— Requirement —
Set down the lines below exactly as they stand, please. Go from the first through the one containing "In order to".

____ Provided entries

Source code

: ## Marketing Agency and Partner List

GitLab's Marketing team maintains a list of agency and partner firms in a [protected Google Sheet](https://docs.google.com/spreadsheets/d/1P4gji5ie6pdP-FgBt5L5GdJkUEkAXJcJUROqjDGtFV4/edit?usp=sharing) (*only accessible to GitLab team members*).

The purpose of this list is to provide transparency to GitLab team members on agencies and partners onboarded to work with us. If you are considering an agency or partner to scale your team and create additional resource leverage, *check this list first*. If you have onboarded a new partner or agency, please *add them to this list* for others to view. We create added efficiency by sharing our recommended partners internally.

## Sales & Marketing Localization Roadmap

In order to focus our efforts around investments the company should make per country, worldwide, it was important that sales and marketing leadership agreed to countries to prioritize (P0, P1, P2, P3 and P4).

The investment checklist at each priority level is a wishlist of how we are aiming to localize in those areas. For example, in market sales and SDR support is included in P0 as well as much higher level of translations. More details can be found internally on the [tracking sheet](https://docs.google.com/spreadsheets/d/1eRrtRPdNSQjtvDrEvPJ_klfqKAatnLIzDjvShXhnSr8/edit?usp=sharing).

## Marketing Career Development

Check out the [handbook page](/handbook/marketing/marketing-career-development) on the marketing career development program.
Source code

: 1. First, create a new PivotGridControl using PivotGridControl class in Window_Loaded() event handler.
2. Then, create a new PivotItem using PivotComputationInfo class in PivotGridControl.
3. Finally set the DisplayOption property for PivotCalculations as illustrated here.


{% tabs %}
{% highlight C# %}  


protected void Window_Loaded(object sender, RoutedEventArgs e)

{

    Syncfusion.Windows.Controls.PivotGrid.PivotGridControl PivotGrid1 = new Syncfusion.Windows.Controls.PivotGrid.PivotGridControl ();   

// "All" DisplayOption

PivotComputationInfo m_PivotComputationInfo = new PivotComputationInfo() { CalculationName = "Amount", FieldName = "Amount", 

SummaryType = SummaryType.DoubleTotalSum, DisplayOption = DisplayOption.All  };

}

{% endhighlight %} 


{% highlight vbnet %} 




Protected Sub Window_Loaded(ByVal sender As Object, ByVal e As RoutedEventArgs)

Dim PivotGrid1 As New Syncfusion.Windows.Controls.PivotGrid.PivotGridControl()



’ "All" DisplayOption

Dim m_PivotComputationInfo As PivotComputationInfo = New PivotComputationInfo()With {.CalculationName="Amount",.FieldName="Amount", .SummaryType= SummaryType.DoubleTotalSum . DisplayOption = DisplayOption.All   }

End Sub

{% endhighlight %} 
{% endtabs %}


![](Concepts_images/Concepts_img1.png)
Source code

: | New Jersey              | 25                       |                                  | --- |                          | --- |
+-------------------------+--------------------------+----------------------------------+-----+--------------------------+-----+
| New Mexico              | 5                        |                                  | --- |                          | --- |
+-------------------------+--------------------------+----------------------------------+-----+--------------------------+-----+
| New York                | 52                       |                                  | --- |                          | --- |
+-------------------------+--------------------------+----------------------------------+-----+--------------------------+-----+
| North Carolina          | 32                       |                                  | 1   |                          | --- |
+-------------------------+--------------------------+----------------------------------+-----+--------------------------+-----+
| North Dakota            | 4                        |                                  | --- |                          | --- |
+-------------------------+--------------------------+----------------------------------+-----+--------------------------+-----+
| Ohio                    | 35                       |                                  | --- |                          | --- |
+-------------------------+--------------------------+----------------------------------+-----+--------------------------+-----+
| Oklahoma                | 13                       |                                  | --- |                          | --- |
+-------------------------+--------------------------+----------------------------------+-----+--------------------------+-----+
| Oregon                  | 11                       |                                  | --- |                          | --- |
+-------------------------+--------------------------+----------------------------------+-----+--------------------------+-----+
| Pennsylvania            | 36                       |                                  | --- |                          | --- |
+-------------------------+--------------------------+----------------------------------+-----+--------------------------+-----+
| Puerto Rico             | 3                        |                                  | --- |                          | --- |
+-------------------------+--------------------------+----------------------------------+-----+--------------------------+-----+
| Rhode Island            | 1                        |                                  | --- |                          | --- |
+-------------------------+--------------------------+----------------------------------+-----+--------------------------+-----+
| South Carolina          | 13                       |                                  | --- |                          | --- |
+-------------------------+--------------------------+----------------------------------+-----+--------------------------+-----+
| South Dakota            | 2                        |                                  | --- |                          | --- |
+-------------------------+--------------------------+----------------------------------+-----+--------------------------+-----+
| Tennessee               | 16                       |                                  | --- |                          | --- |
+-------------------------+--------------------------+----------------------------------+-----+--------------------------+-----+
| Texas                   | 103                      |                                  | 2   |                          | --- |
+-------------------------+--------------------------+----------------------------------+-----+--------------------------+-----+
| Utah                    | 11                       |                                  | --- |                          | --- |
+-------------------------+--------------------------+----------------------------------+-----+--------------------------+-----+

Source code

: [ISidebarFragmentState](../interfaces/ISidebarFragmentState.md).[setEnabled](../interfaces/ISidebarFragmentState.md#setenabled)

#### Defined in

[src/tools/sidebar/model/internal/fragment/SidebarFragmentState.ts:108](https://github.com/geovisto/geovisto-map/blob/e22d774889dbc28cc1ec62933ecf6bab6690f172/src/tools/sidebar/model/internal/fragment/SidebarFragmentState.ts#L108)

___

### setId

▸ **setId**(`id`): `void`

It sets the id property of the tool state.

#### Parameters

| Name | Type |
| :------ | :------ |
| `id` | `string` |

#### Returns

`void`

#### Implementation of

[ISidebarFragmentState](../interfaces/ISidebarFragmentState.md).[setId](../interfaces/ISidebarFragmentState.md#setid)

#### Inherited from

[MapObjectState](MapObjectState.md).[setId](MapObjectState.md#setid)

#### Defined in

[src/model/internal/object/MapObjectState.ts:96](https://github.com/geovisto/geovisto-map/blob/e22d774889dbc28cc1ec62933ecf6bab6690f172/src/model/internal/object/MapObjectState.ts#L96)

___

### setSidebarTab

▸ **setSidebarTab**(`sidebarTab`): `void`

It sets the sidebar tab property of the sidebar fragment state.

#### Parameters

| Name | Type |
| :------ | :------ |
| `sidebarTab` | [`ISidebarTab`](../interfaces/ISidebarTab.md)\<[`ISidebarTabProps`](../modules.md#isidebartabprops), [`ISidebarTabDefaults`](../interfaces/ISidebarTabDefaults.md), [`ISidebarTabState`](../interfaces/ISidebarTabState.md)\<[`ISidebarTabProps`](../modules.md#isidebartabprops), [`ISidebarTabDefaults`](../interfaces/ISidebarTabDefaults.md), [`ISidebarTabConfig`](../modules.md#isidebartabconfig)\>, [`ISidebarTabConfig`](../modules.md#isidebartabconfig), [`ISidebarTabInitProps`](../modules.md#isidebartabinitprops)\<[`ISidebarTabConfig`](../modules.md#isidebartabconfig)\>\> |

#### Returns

________

— Solution for this exercise —
Source code

: ## Marketing Agency and Partner List

GitLab's Marketing team maintains a list of agency and partner firms in a [protected Google Sheet](https://docs.google.com/spreadsheets/d/1P4gji5ie6pdP-FgBt5L5GdJkUEkAXJcJUROqjDGtFV4/edit?usp=sharing) (*only accessible to GitLab team members*).

The purpose of this list is to provide transparency to GitLab team members on agencies and partners onboarded to work with us. If you are considering an agency or partner to scale your team and create additional resource leverage, *check this list first*. If you have onboarded a new partner or agency, please *add them to this list* for others to view. We create added efficiency by sharing our recommended partners internally.

## Sales & Marketing Localization Roadmap

In order to focus our efforts around investments the company should make per country, worldwide, it was important that sales and marketing leadership agreed to countries to prioritize (P0, P1, P2, P3 and P4).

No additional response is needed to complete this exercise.